Monday, August 4, 2008

The Importance of Failure

J.K. Rowling gave a speech in June to the 2008 graduating class of Harvard. In it, she discuss the value of failing and the importance of imagination. Below are some of the most memorable quotes:

"So why do I talk about the benefits of failure? Simply because failure meant a stripping away of the inessential. I stopped pretending to myself that I was anything other than what I was, and began to direct all my energy into finishing the only work that mattered to me. Had I really succeeded at anything else, I might never have found the determination to succeed in the one arena I believed I truly belonged. I was set free, because my greatest fear had already been realized...and so rock bottom became the solid foundation on which I rebuilt my life."


"It is impossible to live without failing at something, unless you live so cautiously that you might as well not have lived at all – in which case, you fail by default."

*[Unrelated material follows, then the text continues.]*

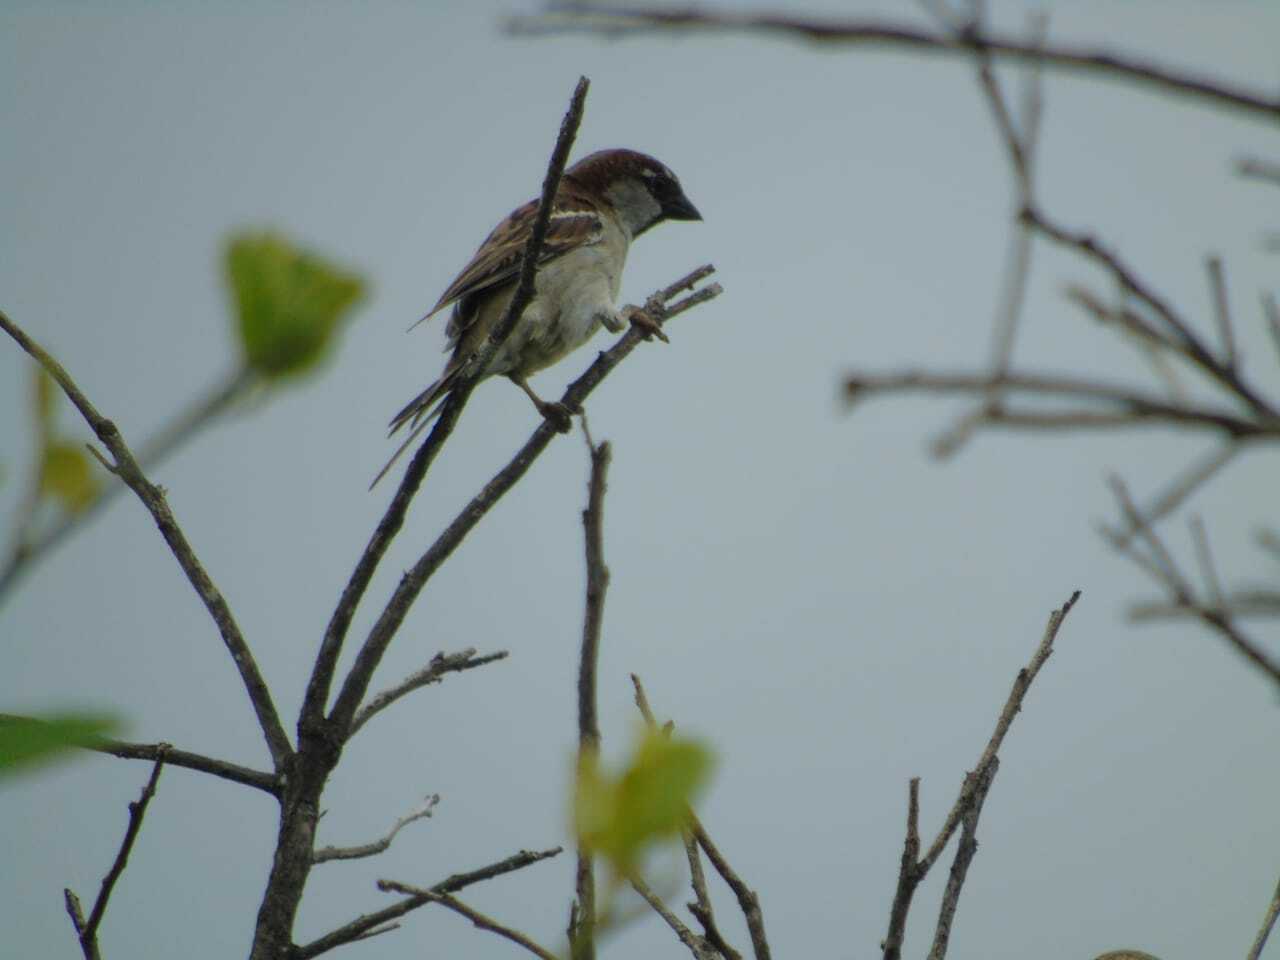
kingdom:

"One of the many things I learned at the end of that Classics corridor down which I ventured at the age of 18, in search of something I could not then define, was this, written by the Greek author Plutarch: What we achieve inwardly will change outer reality. That is an astonishing statement and yet proven a thousand times every day of our lives. It expresses, in part, our inescapable connection with the outside world, the fact that we touch other people's lives simply by existing."

"We do not need magic to change the world, we carry all the power we need inside ourselves already: we have the power to imagine better."

I was all prepared to blog about what I did this weekend, and I will later, but when I read her speech it absolutely astonished me. Her writing is clear, concise and valid. I don't know that anyone could say what she said any better. I guess I'm just going to absorb it, and let you absorb it for now.